Wisata Alam Watu Payung, Dulunya Tempat Bersembunyi Masyarakat Dari Serangan Belanda
Sebuah tempat yang sunyi tersebut ternyata adalah tempat wisata. Adalah Watu Payung sebuah tempat wisata yang sudah lama terhenti pembangunannya.
Penulis: gsk | Editor: oda
TRIBUNJOGJA.COM - Siang hari menuju sore, matahari memendar melalui celah-celah dahan pepohonan, yang menemani perjalanan melewati aspal berlkelok yang sepi.
Tibalah tim Tribun Jogja disebuah tempat yang juga sangat sepi dan sunyi. Hanya terdengar hembusan angin dan sesekali terdengar kicauan burung Perenjak.
Sebuah tempat yang sunyi tersebut ternyata adalah tempat wisata. Adalah Watu Payung sebuah tempat wisata yang sudah lama terhenti pembangunannya.
Bertempatkan di desa Turunan, kecamatan Panggang Gunung Kidul, Watu Payung mempunyai keindahan panorama alam yang menarik.

Sore itu, Seorang pemuda duduk sendiri di bawah pohon Jati, menunggu wisatawan yang hendak berkunjung.
Pemuda tersebut adalah Dani, salah seorang anggota pengelola tempat wisata tersebut. Menurut Dani, pengunjung yang datang ke Watu Payung biasanya pagi hari.
"Wisatawan yang datang kesini biasanya pagi-pagi, mulai jam lima pagi, untuk melihat matahari terbit. Setelah itu mereka pulang, dan siang harinya jarang ada pengunjung yang datang lagi, kalaupun ada, itu cuma satu dua orang", kata Dani.

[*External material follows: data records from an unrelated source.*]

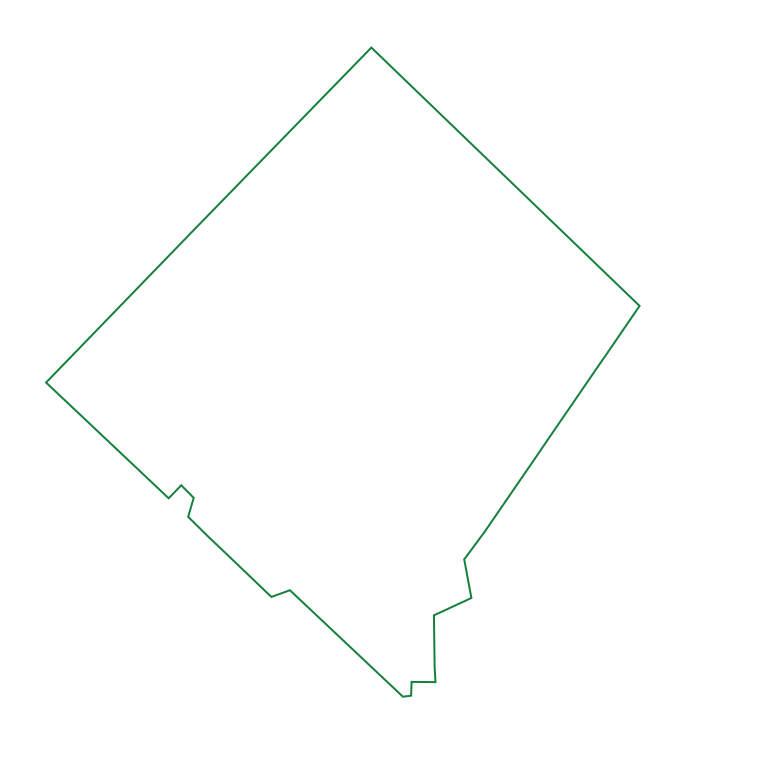 outline of Chambers, Alabama, United States of America, rotated 44°
{"feature_id": "52423323B15727406815643", "entity_name": "Chambers", "entity_type": "district", "adm_level": 2, "iso_a3": "USA", "parent_name": "United States of America", "parent_adm1": "Alabama", "projection": "orthographic", "projection_center": [-85.292, 32.918], "detail": "fine", "context": "isolated", "style": "outline", "palette": "green", "viewbox_px": 768, "rotation_deg": 44, "n_neighbors": 0, "source": "geoboundaries", "source_scale": "gbopen_adm2", "svg_char_len": 489}
<svg xmlns="http://www.w3.org/2000/svg" viewBox="0 0 768 768"><g transform="rotate(44 384 384)"><path d="M141.2,150.8L140.2,409.7L139.9,617.7L308.5,615.8L308.5,597.7L326.2,598.1L335.4,615.6L363.9,615.9L385.3,615.7L450.9,615.4L459.6,597.7L614.8,595.8L620.0,589.4L610.8,579.1L628.1,562.7L616.6,552.0L580.6,515.7L595.5,477.2L563.5,454.4L562.1,443.4L558.9,419.4L544.6,334.2L539.6,305.0L524.5,215.1L523.1,206.4L513.6,150.3L141.2,150.8Z" fill="none" stroke="#15803d" stroke-width="2"/></g></svg>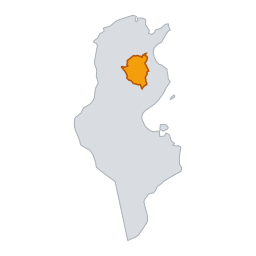 where Kairouan sits in Tunisia
{"feature_id": "TUN-118", "entity_name": "Kairouan", "entity_type": "Governorate", "adm_level": 1, "iso_a3": "TUN", "parent_name": "Tunisia", "parent_adm1": "", "projection": "robinson", "projection_center": [9.864, 35.574], "detail": "fine", "context": "in_parent", "style": "filled", "palette": "amber", "viewbox_px": 256, "rotation_deg": 0, "n_neighbors": 0, "source": "natural_earth", "source_scale": "10m", "svg_char_len": 3925}
<svg xmlns="http://www.w3.org/2000/svg" viewBox="0 0 256 256"><path d="M180.7,147.0L180.7,147.8L179.8,153.9L179.6,156.0L179.4,159.7L179.5,164.1L181.6,167.8L181.7,169.5L180.9,171.4L177.0,173.5L171.9,176.3L167.6,179.0L162.8,181.9L161.3,183.8L159.0,185.3L157.0,186.7L156.6,188.1L155.3,190.7L153.5,192.9L148.9,193.8L148.1,194.5L146.0,197.6L145.0,198.9L143.8,201.5L145.4,208.2L147.3,215.2L147.6,218.1L147.6,220.5L146.6,223.1L144.1,226.8L142.4,229.5L138.9,234.4L137.9,235.6L135.6,237.1L131.0,239.0L127.8,240.6L126.2,233.2L124.8,226.8L123.7,221.5L121.7,212.2L120.0,204.3L118.3,196.5L116.8,189.4L115.2,182.2L114.6,181.1L109.9,177.8L105.6,174.6L101.1,171.1L96.3,167.2L95.6,162.4L93.1,155.1L90.5,151.0L89.5,149.9L84.3,147.3L81.3,145.4L80.4,144.3L79.9,141.3L77.7,135.4L75.3,130.0L74.4,126.4L74.3,121.8L74.8,118.5L75.9,117.1L81.1,113.0L83.5,108.0L86.4,106.2L89.0,104.8L91.1,103.2L92.9,100.6L94.3,97.8L94.6,94.8L95.2,90.0L96.1,86.7L98.3,82.9L97.4,79.9L96.3,76.6L96.7,70.9L96.4,68.6L95.5,66.6L94.6,64.0L94.5,61.8L95.5,56.1L96.2,51.8L97.3,46.1L97.0,44.5L96.1,43.3L93.7,42.1L93.7,41.3L94.3,40.5L97.9,37.7L99.9,33.7L101.6,32.8L104.0,31.4L103.9,29.8L103.4,28.1L109.9,26.2L116.1,21.2L118.2,20.0L132.5,15.4L134.4,15.7L136.4,16.4L135.8,18.1L135.0,19.4L136.2,21.8L138.0,20.4L137.5,19.4L137.4,18.1L140.4,18.0L143.0,18.2L145.8,19.6L145.6,25.0L149.4,30.4L148.4,33.0L151.5,34.6L154.2,32.7L155.6,29.9L160.7,28.3L165.6,24.2L168.2,23.8L168.9,27.2L170.2,30.1L168.3,31.1L166.0,34.2L161.6,42.1L157.5,44.5L154.5,47.5L153.5,49.7L153.2,52.2L154.0,56.7L156.2,61.3L158.8,64.1L161.3,64.9L167.1,69.3L167.1,71.9L167.9,75.0L168.2,78.8L170.2,81.7L165.9,88.3L163.6,93.0L159.0,99.5L154.9,103.8L146.0,110.1L143.8,112.2L142.4,114.3L141.8,116.6L142.0,119.3L144.9,125.8L148.8,129.7L152.8,131.8L159.6,130.9L159.4,133.4L159.9,136.5L162.7,136.3L164.6,135.8L166.1,132.9L169.5,134.9L171.3,141.1L174.1,143.0L174.5,143.7L173.5,144.2L172.7,144.9L173.5,145.4L176.3,146.1L178.0,145.6L180.7,147.0ZM166.1,129.9L165.4,130.0L164.2,130.9L163.5,131.0L161.5,130.0L160.8,130.0L159.9,129.3L160.2,125.6L160.5,124.6L165.2,124.4L167.7,126.7L168.1,127.2L168.2,127.9L167.1,129.1L166.1,129.9ZM174.5,97.2L170.4,99.4L171.2,97.4L173.9,95.0L174.6,95.6L174.5,97.2Z" fill="#d9dde1" stroke="#a8b0b8" stroke-width="1"/><path d="M146.1,53.5L145.2,55.1L145.3,55.5L146.7,56.3L146.8,56.4L147.0,56.6L147.2,57.1L147.3,57.3L147.4,57.5L147.1,59.0L146.8,60.1L146.6,60.6L146.3,61.2L145.1,62.7L144.9,63.0L145.0,63.4L148.0,69.3L148.2,69.7L148.4,70.1L148.7,71.1L147.6,71.5L147.1,71.8L146.9,72.1L146.8,72.4L146.8,72.5L147.2,73.6L147.2,73.8L147.2,74.0L147.1,74.3L146.6,74.9L146.3,75.4L145.4,77.4L145.3,77.7L145.3,78.0L145.4,78.3L145.6,78.8L145.7,79.0L145.8,79.2L145.8,79.7L145.8,80.1L145.8,80.9L145.8,81.2L145.8,81.3L145.9,81.6L146.0,81.8L146.6,82.7L146.7,83.0L146.8,83.5L146.7,84.7L146.1,84.8L145.8,84.9L145.2,85.3L144.1,86.2L142.8,87.7L142.3,88.5L142.1,88.9L141.6,88.2L141.4,87.9L140.5,84.7L140.3,84.5L140.2,84.4L138.9,84.8L138.6,84.9L136.1,84.1L134.2,83.7L133.5,83.4L133.2,83.3L133.0,83.2L132.7,82.9L132.6,82.7L132.4,82.2L130.7,80.4L130.3,80.4L130.2,80.4L129.7,80.4L129.2,80.3L129.0,80.2L127.1,78.4L126.9,78.2L126.8,77.9L127.0,76.8L127.1,76.4L127.2,75.4L127.2,75.2L127.0,74.8L126.3,73.9L126.3,73.6L126.2,73.5L125.2,71.6L121.7,67.3L121.6,67.2L121.6,66.8L121.7,66.7L122.0,66.6L122.3,66.5L124.2,67.1L124.5,67.2L124.8,67.2L125.1,67.2L125.3,67.1L126.4,66.4L126.9,66.2L127.6,66.0L127.8,65.8L127.8,65.6L127.7,65.4L127.5,65.1L127.3,64.8L127.1,64.6L127.1,64.4L127.0,64.1L127.1,63.8L127.4,62.9L127.5,62.7L127.5,62.2L127.4,61.9L127.3,61.2L127.2,61.1L127.2,60.9L127.4,60.6L127.8,60.2L133.5,55.6L134.1,55.8L134.3,55.9L134.9,55.9L137.2,55.6L138.1,55.6L139.0,56.1L140.3,56.3L140.6,56.5L140.8,56.7L141.5,57.4L141.8,57.4L142.0,57.3L142.2,57.0L142.3,56.8L142.3,56.6L142.5,55.5L142.6,55.2L142.8,55.2L143.0,55.4L143.3,55.3L143.7,55.0L143.9,54.7L144.1,54.3L144.5,54.0L146.1,53.5Z" fill="#f59e0b" stroke="#b45309" stroke-width="1.5"/></svg>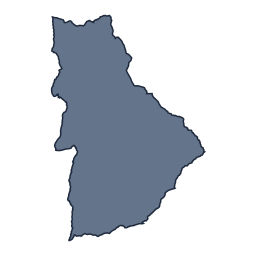 Socotá, Boyacá, Colombia
{"feature_id": "7082276B38564050638849", "entity_name": "Socotá", "entity_type": "district", "adm_level": 2, "iso_a3": "COL", "parent_name": "Colombia", "parent_adm1": "Boyacá", "projection": "mercator", "projection_center": [-72.569, 5.942], "detail": "fine", "context": "isolated", "style": "filled", "palette": "slate", "viewbox_px": 256, "rotation_deg": 0, "n_neighbors": 0, "source": "geoboundaries", "source_scale": "gbopen_adm2", "svg_char_len": 5697}
<svg xmlns="http://www.w3.org/2000/svg" viewBox="0 0 256 256"><path d="M125.5,50.2L123.9,45.0L122.7,43.4L122.0,41.5L120.7,39.8L118.3,37.3L116.9,37.2L116.0,37.7L115.3,38.4L114.8,36.9L113.3,35.8L112.7,34.9L112.4,33.6L113.0,31.6L113.0,30.0L111.8,26.7L110.8,24.9L110.7,24.4L110.8,23.7L111.7,20.3L110.9,19.1L111.0,17.3L109.5,15.5L107.3,16.0L106.5,16.0L105.2,15.4L104.3,15.7L103.3,15.7L102.0,16.5L100.3,16.8L100.2,17.3L99.4,18.3L97.1,19.4L96.7,19.9L96.2,19.7L95.2,20.2L94.9,20.2L94.1,21.1L93.3,21.5L93.5,22.4L91.8,21.8L90.5,21.2L89.7,20.5L89.4,20.5L86.8,21.5L85.4,23.4L84.7,24.8L83.6,25.8L82.9,25.6L79.6,25.4L77.6,26.0L76.6,26.0L74.5,24.9L72.1,22.9L71.6,21.7L70.5,20.9L69.2,21.0L67.2,22.2L65.9,22.5L64.4,22.6L63.7,20.6L63.0,19.8L58.2,18.4L57.0,17.8L55.1,17.7L52.4,17.0L53.0,19.4L52.7,21.7L53.1,23.7L52.9,25.2L53.5,26.5L53.2,28.0L54.0,29.8L53.6,31.6L54.3,33.5L54.2,33.9L53.7,34.4L53.6,34.9L54.3,36.4L53.5,38.9L54.2,42.6L53.4,47.1L52.3,48.4L51.8,51.0L53.1,51.7L53.6,52.5L54.5,52.4L55.1,52.8L56.1,53.1L56.8,54.5L57.4,55.1L58.4,56.9L58.5,58.6L59.4,60.6L59.4,61.3L59.1,62.3L59.7,64.5L60.2,65.6L61.6,67.9L61.8,68.6L61.8,68.9L59.7,69.8L59.0,70.4L59.8,72.1L58.9,73.8L58.1,76.2L57.6,76.7L56.8,77.0L56.2,78.9L55.8,79.1L55.1,79.2L54.7,79.7L54.3,80.9L54.6,81.0L54.2,82.4L53.3,83.9L53.3,85.0L52.9,85.6L53.0,86.3L52.3,86.8L51.6,88.7L51.7,91.4L52.2,93.7L53.7,96.2L54.3,96.4L55.4,96.2L56.1,95.8L56.7,94.7L57.7,94.3L57.5,95.1L58.1,94.9L58.3,96.1L58.3,97.3L59.5,96.8L59.5,97.8L60.6,97.5L64.8,101.0L65.5,101.9L66.0,101.9L65.9,102.3L66.8,103.1L66.6,103.7L66.5,104.9L67.1,105.7L67.0,106.8L67.2,107.7L66.5,109.4L66.3,110.6L65.3,111.8L64.5,112.3L64.1,112.3L62.8,114.0L62.4,115.9L62.7,117.1L62.6,119.0L62.2,120.5L62.5,121.6L62.0,122.4L62.3,124.0L61.6,126.0L60.6,130.3L60.7,133.8L60.5,135.8L60.0,136.9L58.0,139.1L55.4,143.1L54.8,144.8L54.7,146.3L55.9,148.9L55.8,150.3L56.4,150.4L59.1,150.6L61.4,150.3L66.3,148.9L68.4,148.8L70.6,148.3L71.2,148.0L72.1,146.4L73.8,145.4L74.4,146.3L75.0,146.3L75.2,146.6L75.6,147.9L75.9,147.9L75.8,148.1L76.4,149.1L76.5,150.1L77.0,150.5L77.6,152.0L76.9,153.5L76.7,154.7L75.8,155.2L74.4,157.4L73.7,159.1L73.6,160.3L72.7,161.4L72.9,161.8L73.5,162.2L73.6,162.7L73.1,162.9L73.3,163.5L72.0,167.4L71.7,169.3L71.2,170.1L71.3,171.0L71.7,171.5L71.7,171.8L71.0,172.5L71.1,173.7L70.5,174.2L70.0,176.6L70.1,177.4L68.9,180.2L69.2,181.6L69.7,181.9L69.6,182.2L70.1,183.0L69.8,184.0L70.2,184.6L70.1,185.3L70.7,186.9L70.4,187.6L70.4,188.2L70.2,188.5L70.3,189.1L70.0,189.5L70.3,190.2L70.3,190.7L70.1,191.1L69.8,191.2L69.5,192.1L68.7,195.1L68.6,196.6L68.0,197.8L67.7,199.8L68.3,200.4L68.4,200.8L69.1,200.6L69.4,200.8L69.9,202.7L70.6,203.5L70.5,204.2L71.0,204.7L71.2,205.3L72.2,206.1L72.9,207.4L73.0,208.0L72.6,208.7L72.8,209.3L72.5,209.8L72.7,210.3L72.1,211.7L72.3,214.4L71.9,217.2L72.3,218.8L71.9,220.8L71.5,221.4L71.8,222.0L71.8,222.9L72.1,223.7L71.7,226.0L72.0,227.1L72.7,227.6L72.8,228.1L72.2,228.9L71.9,230.7L71.3,231.7L71.4,233.3L70.6,234.2L70.8,235.7L70.6,236.5L69.9,237.4L69.3,239.4L68.9,240.1L69.2,240.6L71.3,239.8L72.3,239.0L72.8,238.0L73.9,236.5L74.0,235.3L74.3,234.8L75.4,235.2L76.3,236.1L79.9,235.7L80.9,236.1L81.8,235.9L82.3,235.0L85.0,233.5L86.2,234.2L87.4,234.5L89.4,234.0L91.3,234.3L92.8,235.1L95.4,235.0L97.1,236.1L98.2,236.4L100.0,235.2L102.0,234.7L103.6,233.5L107.3,232.9L109.5,233.4L110.5,232.3L112.6,230.5L115.0,229.4L116.9,227.5L118.0,227.3L118.3,226.4L119.2,226.1L119.9,225.6L121.1,225.4L121.6,225.7L122.0,225.5L122.4,225.8L123.2,225.7L124.3,226.6L124.8,227.7L125.3,227.8L127.0,227.6L128.8,226.5L129.4,226.5L129.8,226.1L130.4,226.2L130.9,225.9L133.2,225.7L134.0,225.3L134.6,225.4L135.0,224.8L136.8,224.5L139.0,223.7L142.2,223.7L143.3,223.5L142.4,222.9L142.2,222.4L144.0,221.3L144.6,220.8L146.1,220.9L146.3,220.4L147.4,219.6L147.9,218.3L147.6,217.7L147.5,216.9L148.2,215.9L149.0,215.8L149.8,215.2L150.5,214.1L151.7,213.6L152.1,212.7L152.9,212.3L153.2,211.7L154.1,211.0L155.2,209.8L155.7,209.6L156.1,208.9L157.8,208.2L158.9,207.4L159.6,206.2L159.8,204.0L160.6,202.2L160.9,199.4L163.3,197.6L164.2,196.6L165.1,194.8L165.1,193.6L165.3,192.8L167.4,191.0L168.5,190.4L171.3,189.3L174.5,188.5L175.1,188.2L174.4,187.6L174.4,186.9L174.8,185.0L174.8,183.8L175.3,183.1L175.6,181.7L175.5,180.2L177.2,177.9L178.3,175.7L178.9,175.3L179.4,175.2L180.9,173.0L180.9,171.6L181.7,170.2L182.0,168.3L184.1,166.9L184.9,165.7L187.0,165.9L187.7,165.3L188.9,163.7L191.9,162.8L192.3,161.4L192.7,161.3L192.9,160.5L193.5,160.3L194.0,159.6L195.8,158.7L196.3,157.8L197.2,157.1L198.2,156.9L198.7,156.5L199.3,156.6L200.4,156.1L200.9,155.4L201.4,155.4L202.3,154.9L203.5,152.9L204.4,152.0L203.6,152.0L203.9,150.9L203.9,150.0L203.2,148.8L203.0,147.7L202.4,147.6L201.5,146.9L200.7,145.5L200.7,144.4L200.1,143.6L200.1,142.1L199.5,141.5L199.5,140.7L199.3,140.3L198.0,139.6L197.5,139.0L197.4,137.1L196.5,136.2L195.0,135.7L194.6,134.6L193.4,133.5L193.2,132.8L192.4,132.6L192.3,132.2L191.9,131.8L191.5,130.4L188.4,130.1L188.3,129.8L187.9,129.7L187.9,129.1L187.7,128.7L187.6,128.2L187.0,128.1L186.8,127.5L184.6,126.7L184.1,126.2L183.6,122.8L183.2,121.7L183.7,119.4L183.6,118.9L182.6,117.9L180.7,117.0L179.2,116.5L177.9,116.6L175.3,115.5L174.3,115.6L173.7,115.2L172.0,115.3L171.2,113.9L170.9,113.7L168.3,113.1L167.9,112.6L167.7,111.5L166.5,110.9L164.8,109.2L161.0,106.9L159.1,104.0L158.1,101.6L156.3,100.0L155.5,99.0L154.3,98.1L153.0,96.6L152.3,95.1L152.1,93.6L146.6,93.6L146.9,92.3L146.8,91.6L146.4,90.8L145.6,90.2L144.4,87.7L143.7,87.6L143.1,87.1L141.6,86.9L141.0,86.6L137.9,85.8L134.9,85.9L133.7,85.1L133.3,84.1L132.1,82.4L130.6,78.5L126.9,71.9L126.3,70.5L128.5,66.0L128.8,62.9L129.2,62.2L130.8,60.6L131.7,58.0L131.0,57.0L128.9,54.7L127.9,54.0L126.4,53.5L126.1,52.7L125.5,50.2Z" fill="#64748b" stroke="#1e293b" stroke-width="1.5"/></svg>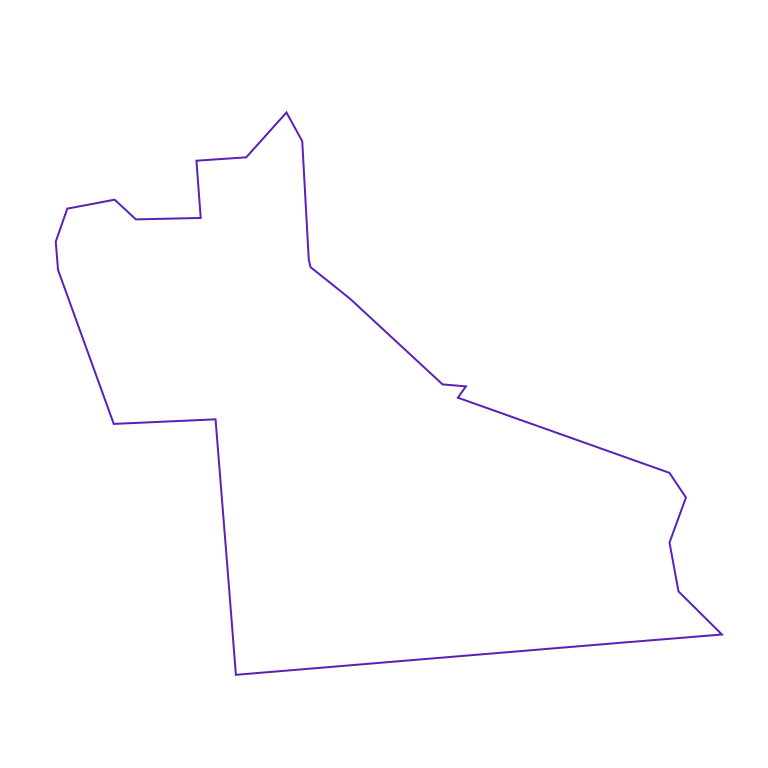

Dani menjelaskan bahwa, Untuk melihat matahari terbit pengunjung harus berjalan melewati jalan pedesaan untuk menuju kesebuah bukit kecil yang berada di lereng kawasan Watu Payung.
Dani bercerita bahwa dulunya Watu Payung merupakan sebuah lahan gundul, lalu pada tahun 2008 dengan adanya swadaya masyarakat, dan bantuan pemerintah, lokasi tersebut difungsikan sebagai hutan lindung.
Tanaman yang ditanam di tempat tersebut berupa pepohonan Jati.
Kepada Tribun Jogja, Dani mengisahkan salah satu cerita menarik tentang asal mula nama tempat wisata Watu Payung ini.
"Pada jaman dahulu, tempat ini digunakan untuk sembunyi masyarakat dari serangan Belanda. Konon ceritanya, jika masyarakat sekitar berada atau bersembunyi di tempat ini, para tentara Belanda tidak dapat melihat keberadaan mereka", ungkap Dani.
Ia juga menambahkan, bahwa dari cerita itulah tempat yang sekarang jadi obyek wisata ini dinamakan Watu Payung, yang konon maknanya ialah 'Mayungi' atau menutupi.

Memasuki obyek wisata tersebut pengunjung akan melewati jalur yang berupa batuan padas yang terjal, sejauh kurang lebih 300 meter.
Batuan padas kapur yang terjal tersebut, kadang menjadi keluhan pengunjung ketika akan berwisata ke Watu Payung.